PAM uses the One-time as a match to the actual prompt One-time password (OATH) for 'user.name': and sends it the OTP.

This is what my server.conf ends up looking like:

proto udp
port 1194
dev tun0
server 192.168.255.0 255.255.255.0
topology subnet

verb 2

user nobody
group nogroup

tls-server
ca /etc/openvpn/pki/ca.crt
cert /etc/openvpn/pki/issued/server.crt
crl-verify /etc/openvpn/crl.pem
# dh /etc/openvpn/pki/dh.pem
dh none
key /etc/openvpn/pki/private/server.key
key-direction 0
tls-auth /etc/openvpn/pki/ta.key

status /var/log/openvpn/openvpn-status.log
log /var/log/openvpn/openvpn.log

push "route 10.0.0.0 255.255.255.0"
push "route 128.0.0.0 128.0.0.0"
push "redirect-gateway def1 block-local"
push "dhcp-option DNS 10.0.0.254"
push "comp-lzo no"

plugin /usr/lib/openvpn/openvpn-auth-ldap.so /etc/openvpn/server/auth/auth-ldap.conf

auth-gen-token 43200
auth-nocache
client-config-dir ccd
comp-lzo no
float
keepalive 10 60
#opt-verify
persist-key
persist-tun

cipher AES-256-GCM
ecdh-curve secp384r1
ncp-disable
remote-cert-tls client
tls-cert-profile preferred
tls-cipher TLS-ECDHE-ECDSA-WITH-CHACHA20-POLY1305-SHA256:TLS-ECDHE-RSA-WITH-CHACHA20-POLY1305-SHA256:TLS-ECDHE-ECDSA-WITH-AES-128-GCM-SHA256:TLS-ECDHE-RSA-WITH-AES-128-GCM-SHA256
tls-ciphersuites TLS_CHACHA20_POLY1305_SHA256:TLS_AES_128_GCM_SHA256
tls-version-min 1.2
verify-client-cert require
plugin /usr/lib/openvpn/openvpn-plugin-auth-pam.so "/etc/pam.d/openvpn login USERNAME password PASSWORD One-time OTP"

auth-ldap.conf

<LDAP>
        # LDAP server URL
        URL             ldap://ldap-01

        # Bind DN (If your LDAP server doesn't support anonymous binds)
        BindDN          "cn=readonly,dc=domain,dc=tld"

        # Bind Password
        Password      SecretKey

        # Network timeout (in seconds)
        Timeout         15

        # Enable Start TLS
        TLSEnable       yes

        # Follow LDAP Referrals (anonymously)
        FollowReferrals yes
</LDAP>

<Authorization>
        # Base DN
        BaseDN          "ou=staff,ou=people,dc=domain,dc=tld"

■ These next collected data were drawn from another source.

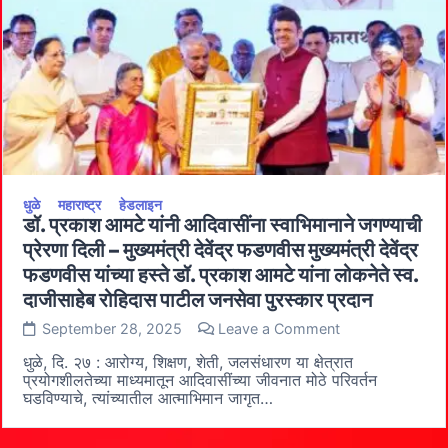
२०२५
प्रदर्शनात
महाराष्ट्र
दालनाचे
मंत्री
जयकुमार
रावल
यांच्या
हस्ते
उद्घाटन
धुळे
महाराष्ट्र
हेडलाइन
डॉ. प्रकाश आमटे यांनी आदिवासींना स्वाभिमानाने जगण्याची
प्रेरणा दिली – मुख्यमंत्री देवेंद्र फडणवीस मुख्यमंत्री देवेंद्र
फडणवीस यांच्या हस्ते डॉ. प्रकाश आमटे यांना लोकनेते स्व.
दाजीसाहेब रोहिदास पाटील जनसेवा पुरस्कार प्रदान
on
September 28, 2025
Leave a Comment
डॉ.
प्रकाश
धुळे, दि. २७ : आरोग्य, शिक्षण, शेती, जलसंधारण या क्षेत्रात
आमटे
प्रयोगशीलतेच्या माध्यमातून आदिवासींच्या जीवनात मोठे परिवर्तन
यांनी
घडविण्याचे, त्यांच्यातील आत्माभिमान जागृत…
आदिवासींना
स्वाभिमानाने
जगण्याची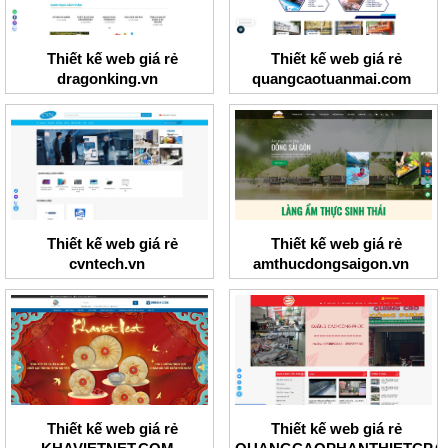
Thiết kế web giá rẻ
Thiết kế web giá rẻ
dragonking.vn
quangcaotuanmai.com
Thiết kế web giá rẻ
Thiết kế web giá rẻ
cvntech.vn
amthucdongsaigon.vn
Thiết kế web giá rẻ
Thiết kế web giá rẻ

        # User Search Filter
        SearchFilter    "(&(uid=%u)(memberOf=cn=access-service-openvpn,ou=groups,dc=domain,dc=tld))"

        # Require Group Membership
        RequireGroup    false
        <Group>
                BaseDN "ou=groups,dc=domain,dc=tld"
                SearchFilter "(memberOf=cn=access-service-openvpn,ou=groups,dc=domain,dc=tld)"
                MemberAttribute uniqueMember
        </Group>
</Authorization>

user.ovpn

client
nobind
dev tun
remote-cert-tls server

remote 123.123.0.1 1194 udp

<key>
-----BEGIN ENCRYPTED PRIVATE KEY-----
SuperSecretKey
-----END ENCRYPTED PRIVATE KEY-----
</key>
<cert>
-----BEGIN CERTIFICATE-----
SecretKey
-----END CERTIFICATE-----
</cert>
<ca>
-----BEGIN CERTIFICATE-----
SecretKey
-----END CERTIFICATE-----
</ca>
key-direction 1
<tls-auth>
#
# 2048 bit OpenVPN static key
#
-----BEGIN OpenVPN Static key V1-----
SecretKey
-----END OpenVPN Static key V1-----
</tls-auth>

redirect-gateway def1

It’s also worth noting that this is a TOTP (Time Based One Time Password) not HOTP (HMAC based One Time Password). This means that the user.auth file is not being used to store HOTP counters.